Develop rituals around your personal wellbeing
With our longstanding former routines disrupted — like waking up, meditating, going to an office, leaving at a certain hour, and hitting the gym — we have to create new rituals and routines. Consistency is the fastest way to build new habits, and with the aid of Google Calendar, it’s quite easy to build in time for things that you normally wouldn’t imagine scheduling. Use your calendar to carve out time for exercise, walks, meditation, and whatever else nourishes you. Treat your daily “walk” as a critical meeting. Block the time in your calendar and honor that commitment to yourself. I see so many people overworking and burning out right now, and it seems a bit ironic that as offices close, people have gone into work hyperdrive. My advice: Slow down, plan how you’re going to nourish yourself, calendar it in, and treat your wellbeing with the same degree of importance as you do an investor meeting.
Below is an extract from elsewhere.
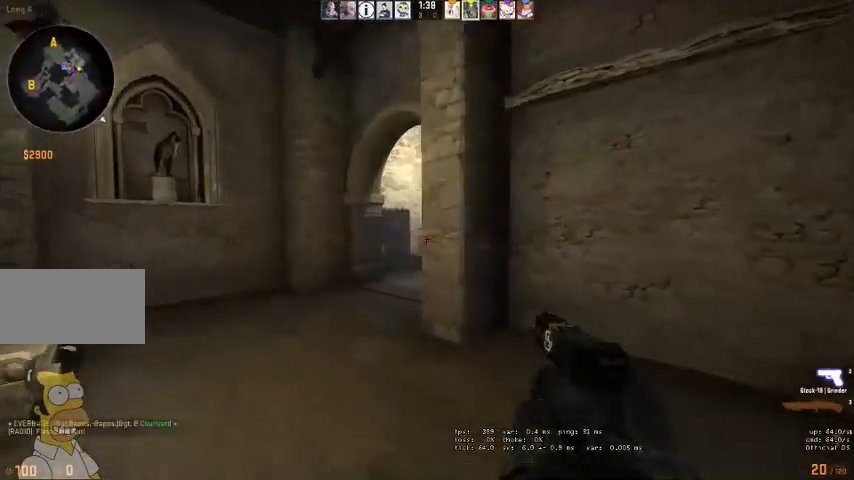
{"keys": ["a", "shift", "w"], "mouse": [], "events": [[400, "a", "up"], [434, "a", "down"]]}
There are countless philosophies around stress reduction and the cultivation of a meaningful life. Frankly, many founders don’t make time for them. Their work is their religion and their companies are their creative vessels. If you take the advice above to heart and translate the five remedies into action, your experience of this pandemic can be transformed from one of stress and uncertainty into a more meaningful time of creativity, joy, and growth.